Before you hire a contractor for any insulation work:

  • Check references: Ask the contractor for references, including other homeowners for whom he has done work.
  • Ask trusted sources for a reference: The Department of Energy has a listing of resources for finding certified contractors. You can also check with the local Better Business Bureau for a contractor, or ask your bank to get a report on the contractor’s credit rating. Remember that you want good quality materials and labor as well as price. When you talk to a contractor, talk of R‑values. Don’t forget that R‑values are determined by material type, thickness, and, in the case of loose-fill insulation, by installed weight per square foot (or density), not by thickness alone.
  • Ask questions about how the contractor’s installers are paid: Does the contractor pay them by the number of square feet they cover or by the hour? If he pays them by square footage, they might do a hasty job on your house just so they can get on to the next one.
  • Check if the contractor has appropriate insurance coverage: Does the contractor have insurance to protect his own men if they are injured? Are you covered if one of his men damages your house? Ask for proof of current insurance.
  • Check bag labels: When you talk to a contractor or his salesman, ask him to show you a sample of the bag label for his brand of insulation and ask him to explain it to you. If a contractor uses insulation packed in bags that aren’t labeled, don’t hire him. The quality of the material will be unknown. Always deal in R‑values, not inches. Every type of insulation has a different range of R‑value per inch, and the Federal Trade Commission does not allow insulation to be marked by its R‑value per inch, except in very limited cases. You want a guarantee of a specific R‑value.

Managing Contractors

After you have hired a contractor, there are a few things to do to manage him:

  • Make sure the contractor gives you a contract or receipt for the insulation installed. This is required by law.
  • Check that the proper amount of insulation is actually installed. Ask the contractor how many bags of loose-fill insulation were installed.
  • After the job is finished, inspect your home to make sure the insulation was installed correctly.

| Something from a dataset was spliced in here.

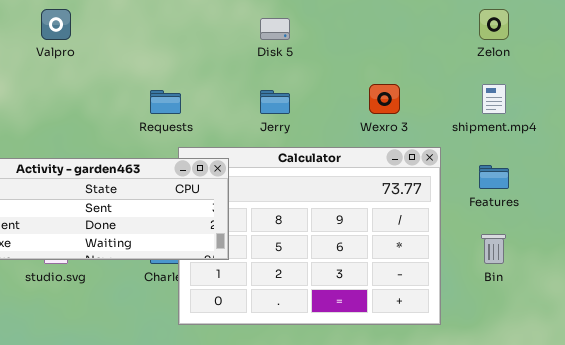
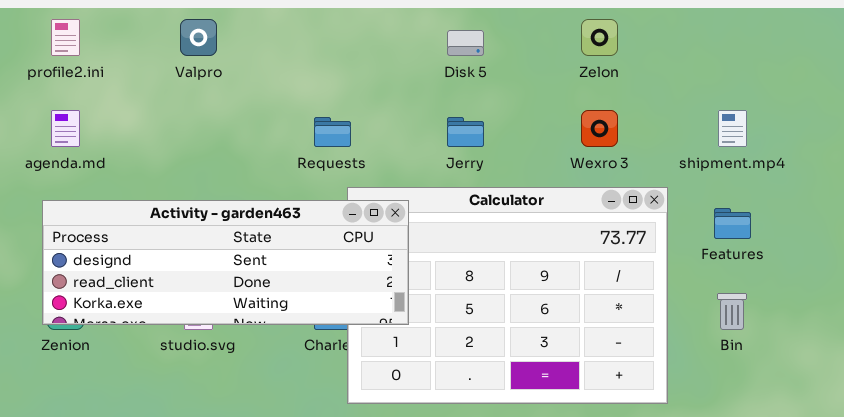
Zelon: [479,9,509,40] -> [581,19,618,56], moved

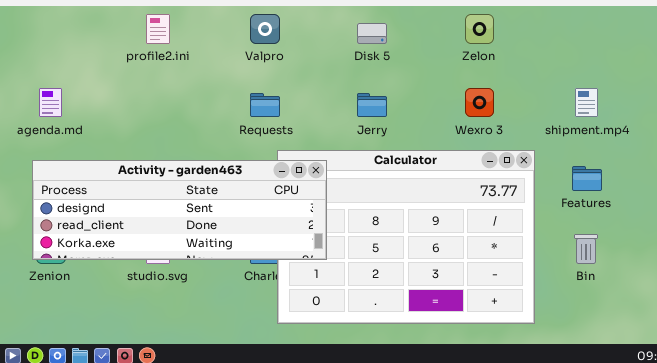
profile2.ini: [51,19,80,56] -> [146,14,170,44], moved
Valpro: [180,19,217,56] -> [250,14,280,44], moved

Each item is described in more detail below

Check that the Proper Amount of Insulation is ActuallyInstalled

Each bag of insulating material used by the contractor should be marked with an R‑value. For loose-fill, the bags will tell you the R‑value for the area to be covered. It is important that you check that the proper amount is installed in your home. Ask the contractor to attach vertical rulers to the joists prior to a loose-fill installation in your attic to help you see that the proper depth was installed. Look for the R‑value printed on the batts, rolls or the facing.

Inspect the Insulation Work

Inspect your home to make sure the insulation was installed correctly. Demand quality from your installer and question anything that looks wrong. If this is new construction, ask if you or a professional can inspect the insulation before the drywall is put up. Some builder sand contractors do not want to do this, but after the drywall is up,it’s hard to tell if any mistakes were made, and much more expensive to fix. Don’t compromise. It’s your house, and you are the one that will have to live with any mistakes?